• [Task goal]: In the data that follows, find the line containing "text [150, 150, 1090, 192]"; then quote that line and every line after it, exactly, through the last one.

• [Records supplied]:

##############################

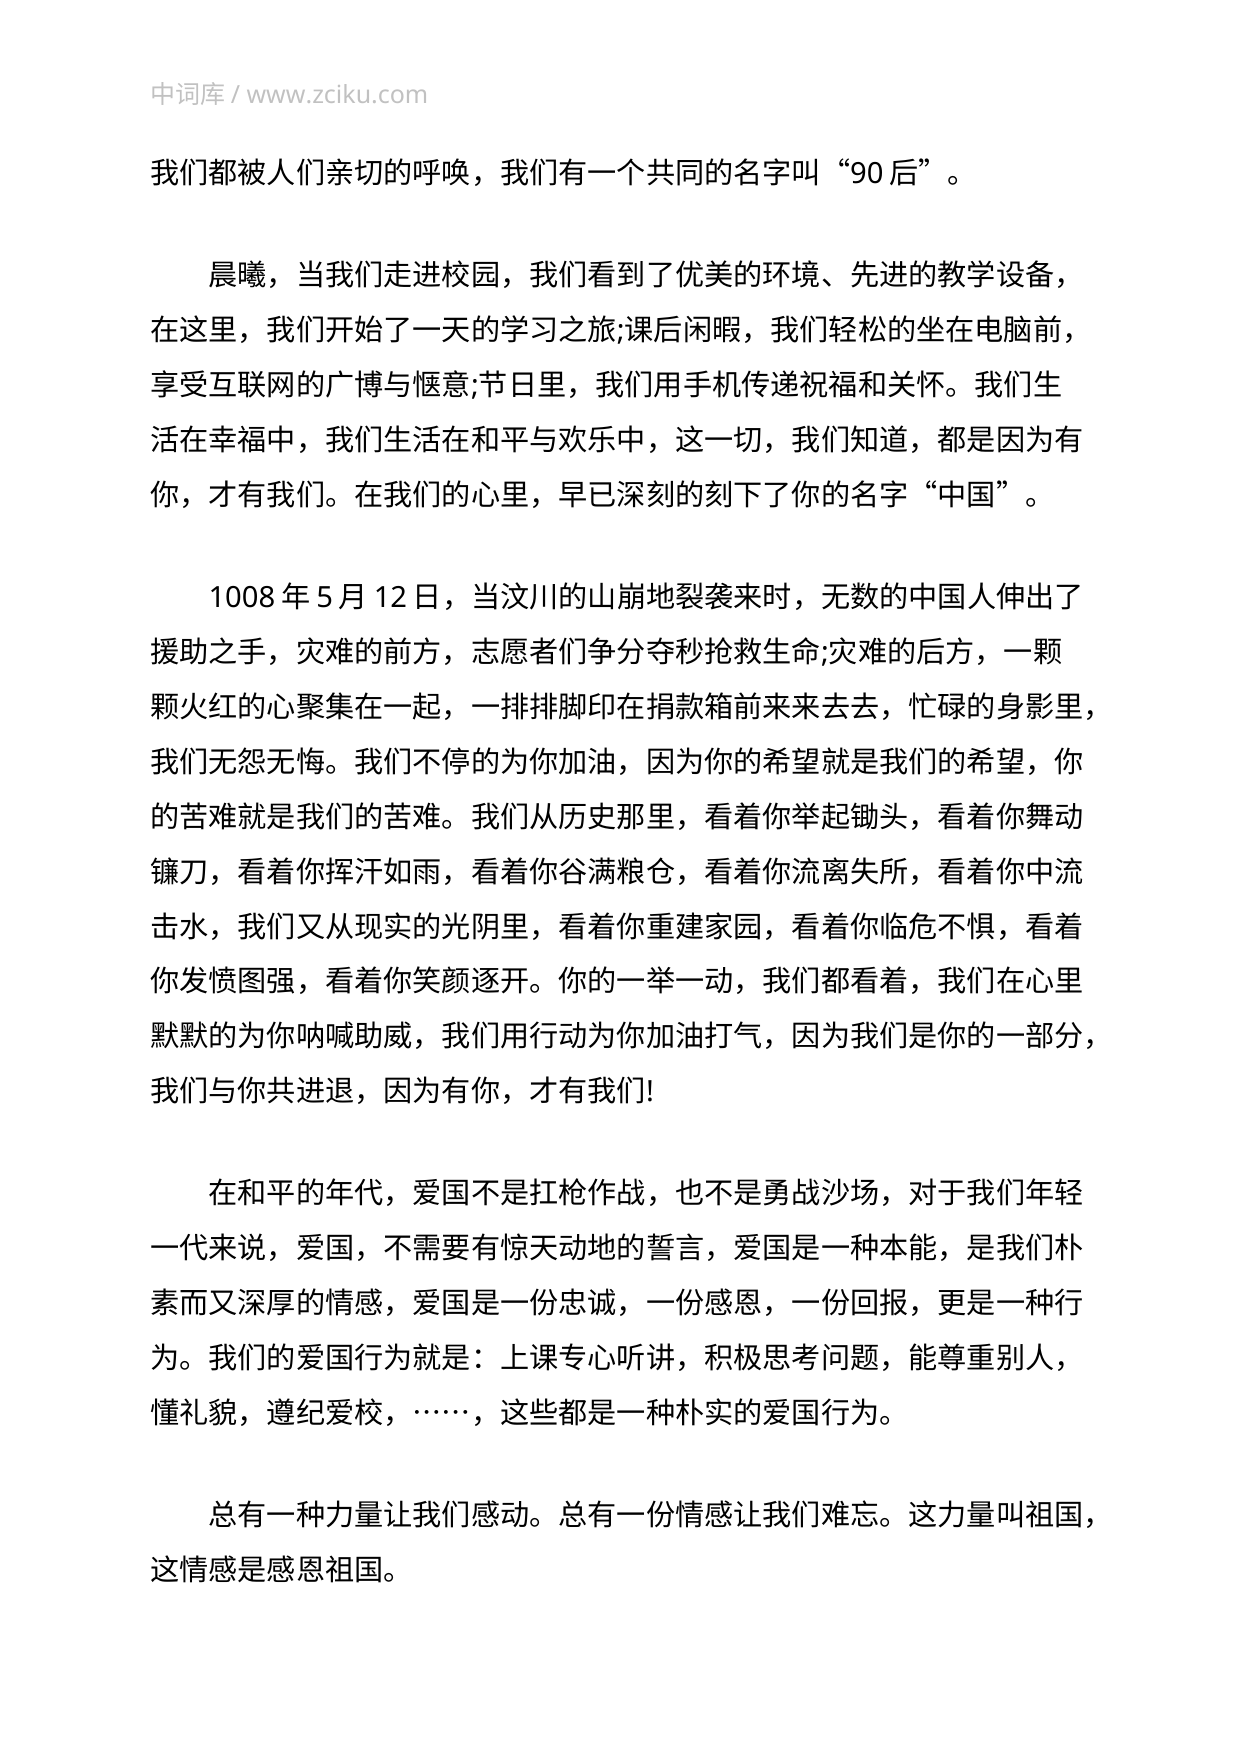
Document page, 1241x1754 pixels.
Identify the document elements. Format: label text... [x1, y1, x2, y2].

text 总有一种力量让我们感动。总有一份情感让我们难忘。这力量叫祖国，这情感是感恩祖国。 [150, 1491, 1090, 1588]
text 在和平的年代，爱国不是扛枪作战，也不是勇战沙场，对于我们年轻一代来说，爱国，不需要有惊天动地的誓言，爱国是一种本能，是我们朴素而又深厚的情感，爱国是一份忠诚，一份感恩，一份回报，更是一种行为。我们的爱国行为就是：上课专心听讲，积极思考问题，能尊重别人，懂礼貌，遵纪爱校，……，这些都是一种朴实的爱国行为。 [150, 1170, 1090, 1432]
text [150, 150, 1090, 192]
text 1008年5月12日，当汶川的山崩地裂袭来时，无数的中国人伸出了援助之手，灾难的前方，志愿者们争分夺秒抢救生命;灾难的后方，一颗颗火红的心聚集在一起，一排排脚印在捐款箱前来来去去，忙碌的身影里，我们无怨无悔。我们不停的为你加油，因为你的希望就是我们的希望，你的苦难就是我们的苦难。我们从历史那里，看着你举起锄头，看着你舞动镰刀，看着你挥汗如雨，看着你谷满粮仓，看着你流离失所，看着你中流击水，我们又从现实的光阴里，看着你重建家园，看着你临危不惧，看着你发愤图强，看着你笑颜逐开。你的一举一动，我们都看着，我们在心里默默的为你呐喊助威，我们用行动为你加油打气，因为我们是你的一部分，我们与你共进退，因为有你，才有我们! [150, 573, 1090, 1110]
text 晨曦，当我们走进校园，我们看到了优美的环境、先进的教学设备，在这里，我们开始了一天的学习之旅;课后闲暇，我们轻松的坐在电脑前，享受互联网的广博与惬意;节日里，我们用手机传递祝福和关怀。我们生活在幸福中，我们生活在和平与欢乐中，这一切，我们知道，都是因为有你，才有我们。在我们的心里，早已深刻的刻下了你的名字“中国”。 [150, 252, 1090, 514]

##############################

• [Response to this exercise]:
text [150, 150, 1090, 192]
text 1008年5月12日，当汶川的山崩地裂袭来时，无数的中国人伸出了援助之手，灾难的前方，志愿者们争分夺秒抢救生命;灾难的后方，一颗颗火红的心聚集在一起，一排排脚印在捐款箱前来来去去，忙碌的身影里，我们无怨无悔。我们不停的为你加油，因为你的希望就是我们的希望，你的苦难就是我们的苦难。我们从历史那里，看着你举起锄头，看着你舞动镰刀，看着你挥汗如雨，看着你谷满粮仓，看着你流离失所，看着你中流击水，我们又从现实的光阴里，看着你重建家园，看着你临危不惧，看着你发愤图强，看着你笑颜逐开。你的一举一动，我们都看着，我们在心里默默的为你呐喊助威，我们用行动为你加油打气，因为我们是你的一部分，我们与你共进退，因为有你，才有我们! [150, 573, 1090, 1110]
text 晨曦，当我们走进校园，我们看到了优美的环境、先进的教学设备，在这里，我们开始了一天的学习之旅;课后闲暇，我们轻松的坐在电脑前，享受互联网的广博与惬意;节日里，我们用手机传递祝福和关怀。我们生活在幸福中，我们生活在和平与欢乐中，这一切，我们知道，都是因为有你，才有我们。在我们的心里，早已深刻的刻下了你的名字“中国”。 [150, 252, 1090, 514]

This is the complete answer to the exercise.